ところが、ライン川を渡ってフランスに入るとラジオ局の様相はかなり異なってくる。
フランスのラジオで流れる曲はシャンソンが8割程度であり、英米のヒットは2割くらいに過ぎない。
でも一番大きい違いは、フランスのラジオは「うんちく」がとても長いことだ。
音楽を流すにしても、ドイツのようにただ次々と流すだけではない。シャンソン歌手や解説者をスタジオに呼び、曲の背景や最近の活動をインタビューしたりする。その上で1曲流す。しゃべっている時間のほうが、圧倒的に長いのだ。
音楽だけではなく、映画のレビューなどもラジオで多くやっている。最近出た映画の監督や出演者が対話形式で語る内容から、社会情勢が見えてくるという点はいいのであるが、そもそもその(フランス)映画を見たこともないので、いまいち状況が頭に思い浮かばない。
さらに、カーナビをつけていると「あと300mで、右方向、続いてすぐ左方向です」などと中断がたびたび入り、ますますストーリーが読めなくなる。
俺が好きな France Bleu Alsace というアルザスの代表的なラジオ局では、リスナー同士の中古物品の売り買いを仲介している。
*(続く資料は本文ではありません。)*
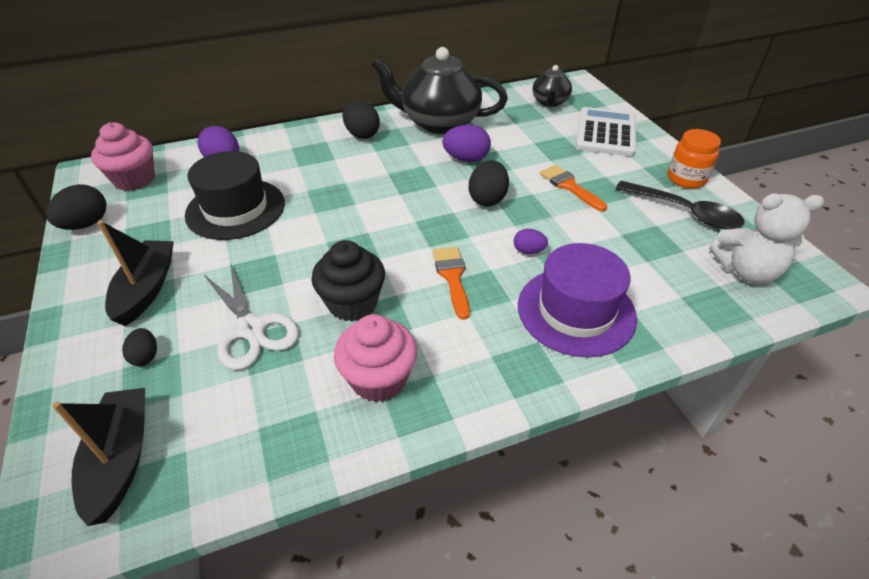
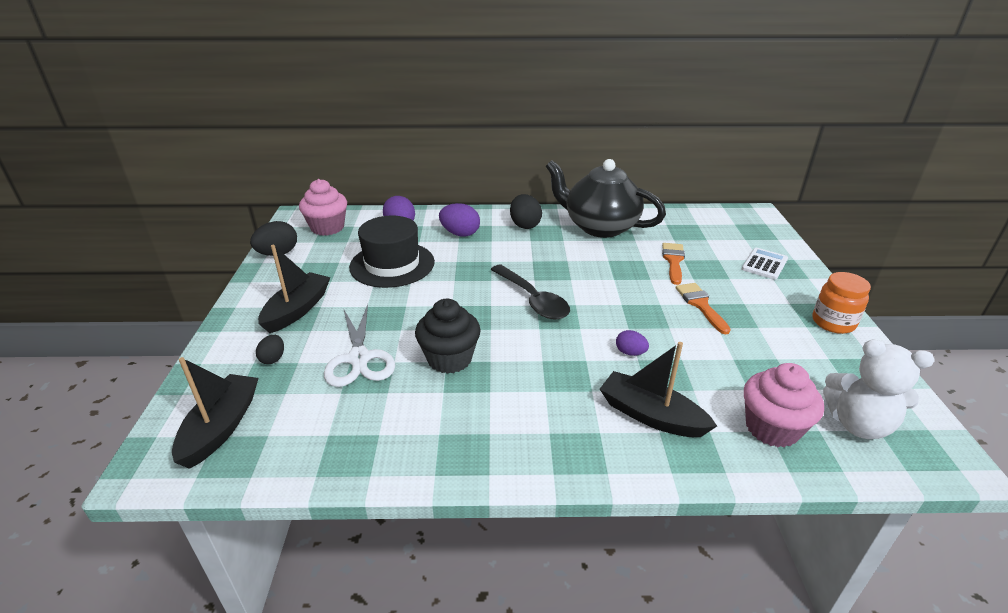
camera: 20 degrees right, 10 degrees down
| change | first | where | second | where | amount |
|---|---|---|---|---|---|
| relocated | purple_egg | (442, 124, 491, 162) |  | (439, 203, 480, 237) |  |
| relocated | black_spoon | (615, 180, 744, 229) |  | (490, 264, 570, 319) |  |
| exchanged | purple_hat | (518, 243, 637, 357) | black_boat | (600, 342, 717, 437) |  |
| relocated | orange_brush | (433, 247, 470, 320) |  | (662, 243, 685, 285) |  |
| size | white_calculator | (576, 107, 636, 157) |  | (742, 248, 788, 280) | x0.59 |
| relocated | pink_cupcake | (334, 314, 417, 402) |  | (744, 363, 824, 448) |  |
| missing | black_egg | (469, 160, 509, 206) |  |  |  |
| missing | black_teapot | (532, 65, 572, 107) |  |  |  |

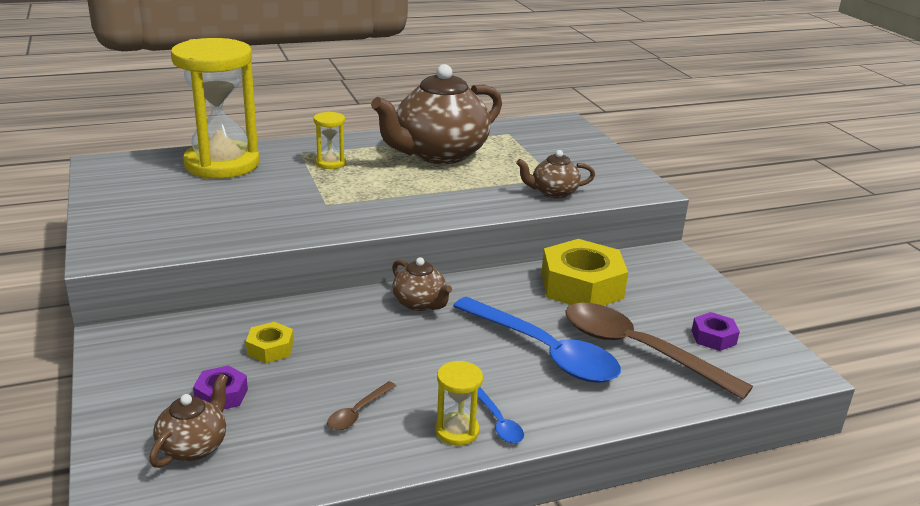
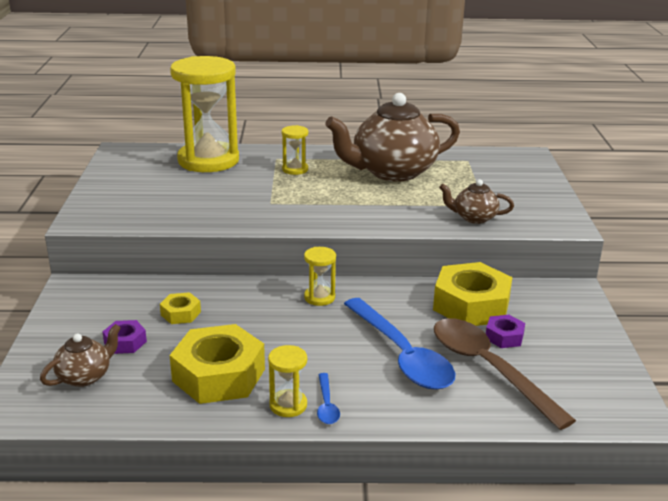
camera: 20 degrees right, 0 degrees up
| change | first | where | second | where | amount |
|---|---|---|---|---|---|
| exchanged | brown_spoon | (327, 381, 396, 430) | yellow_nut | (170, 324, 265, 404) |  |
| exchanged | brown_teapot | (392, 257, 452, 311) | yellow_hourglass | (304, 247, 336, 306) |  |
| relocated | purple_nut | (691, 312, 740, 351) |  | (486, 315, 525, 348) |  |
「私はコルマールに住んでいるんですが、椅子3脚と机を売りたいと思っています。」
などというものだ。司会者の質問に答える形で、どんな形状の何をなぜ売りたいか、ちゃんと理由を説明し、「だいたい60ユーロで」とか「値段は話し合いで」などと結ぶ。そして、連絡先の電話番号を伝えるわけだ。これが、かなり延々と続く。中には、亀と水槽を売りたいという人もいた :-)
物だけではなく、「明日はSaverneで地元のパーティーがあるから、来ませんか!」
などというものもある。アルザスのラジオは、ドイツのものよりもずっと地元密着型なのだ。
川1本挟んだだけで、なんたる民族性の違いだろう。これだから欧州は奥が深い。